● Activity: Copy out the listing below line for line, but leave out the picture markers.

● Supplied data:
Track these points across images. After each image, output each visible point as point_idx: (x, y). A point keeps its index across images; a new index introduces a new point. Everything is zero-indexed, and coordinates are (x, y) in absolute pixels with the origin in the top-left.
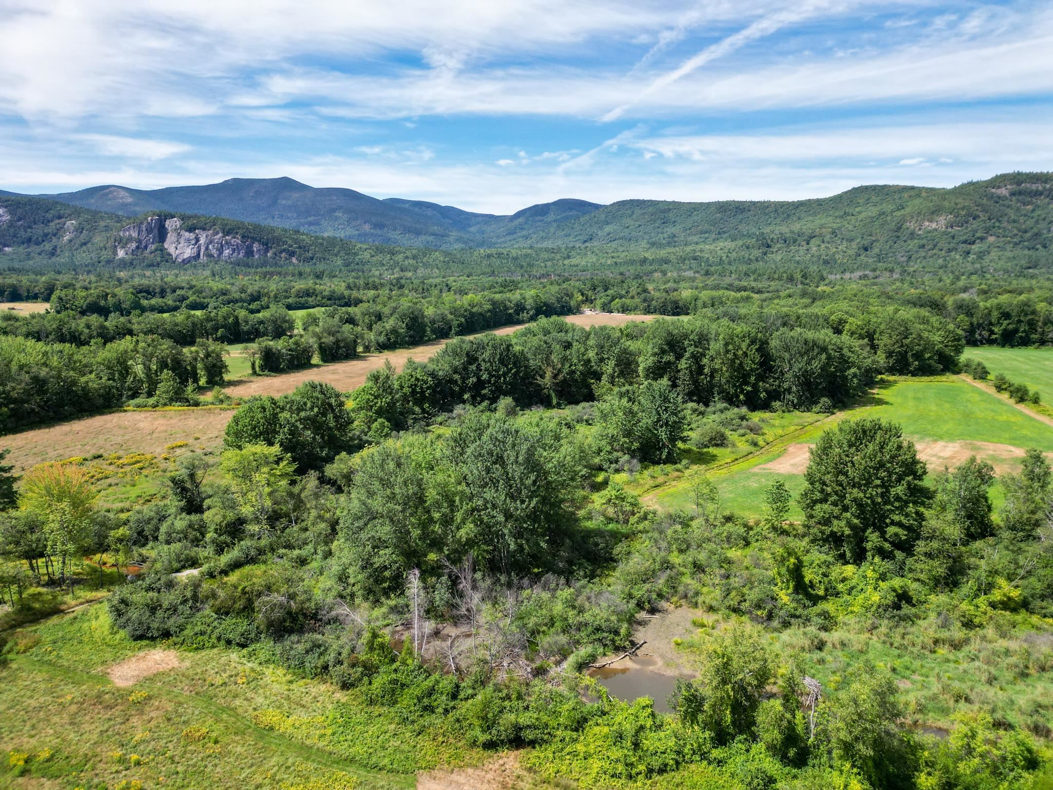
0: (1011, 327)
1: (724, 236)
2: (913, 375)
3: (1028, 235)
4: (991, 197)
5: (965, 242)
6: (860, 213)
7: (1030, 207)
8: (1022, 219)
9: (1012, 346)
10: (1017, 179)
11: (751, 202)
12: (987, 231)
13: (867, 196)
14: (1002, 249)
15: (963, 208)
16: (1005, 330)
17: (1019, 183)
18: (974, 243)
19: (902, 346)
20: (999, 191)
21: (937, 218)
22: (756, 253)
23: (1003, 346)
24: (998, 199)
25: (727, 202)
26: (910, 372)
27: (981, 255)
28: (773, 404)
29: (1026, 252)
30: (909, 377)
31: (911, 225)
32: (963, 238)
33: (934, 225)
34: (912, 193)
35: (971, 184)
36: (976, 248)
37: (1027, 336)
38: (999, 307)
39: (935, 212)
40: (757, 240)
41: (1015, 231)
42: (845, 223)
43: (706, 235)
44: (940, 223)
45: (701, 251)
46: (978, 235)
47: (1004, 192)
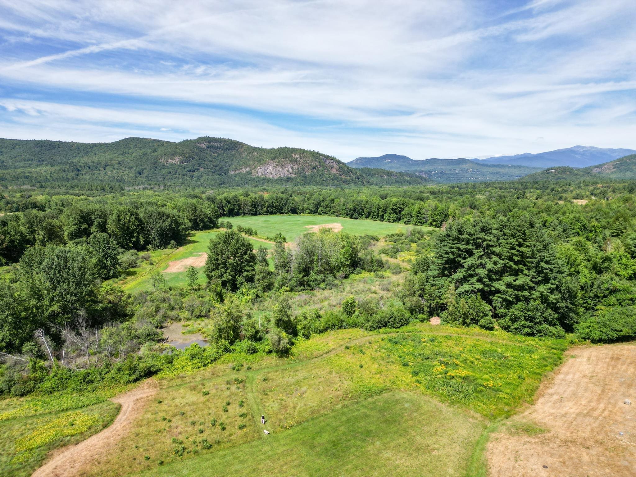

● Answer box:
Track these points across images. After each image, output each visible point as point_idx: (x, y). A point keeps its index across images; a new index introduces a new point. Everything is zero-indexed, and coordinates are (x, y) in absolute pixels with the origin in the top-left.
0: (1011, 327)
1: (724, 236)
2: (913, 375)
3: (1028, 235)
4: (991, 197)
5: (965, 242)
6: (860, 213)
7: (1030, 207)
8: (1022, 219)
9: (1012, 346)
10: (1017, 179)
11: (751, 202)
12: (987, 231)
13: (867, 196)
14: (1002, 249)
15: (963, 208)
16: (1005, 330)
17: (1019, 183)
18: (974, 243)
19: (902, 346)
20: (999, 191)
21: (937, 218)
22: (756, 253)
23: (1003, 346)
24: (998, 199)
25: (727, 202)
26: (910, 372)
27: (981, 255)
28: (773, 404)
29: (1026, 252)
30: (909, 377)
31: (911, 225)
32: (963, 238)
33: (934, 225)
34: (912, 193)
35: (971, 184)
36: (976, 248)
37: (1027, 336)
38: (999, 307)
39: (935, 212)
40: (757, 240)
41: (1015, 231)
42: (845, 223)
43: (706, 235)
44: (940, 223)
45: (701, 251)
46: (978, 235)
47: (1004, 192)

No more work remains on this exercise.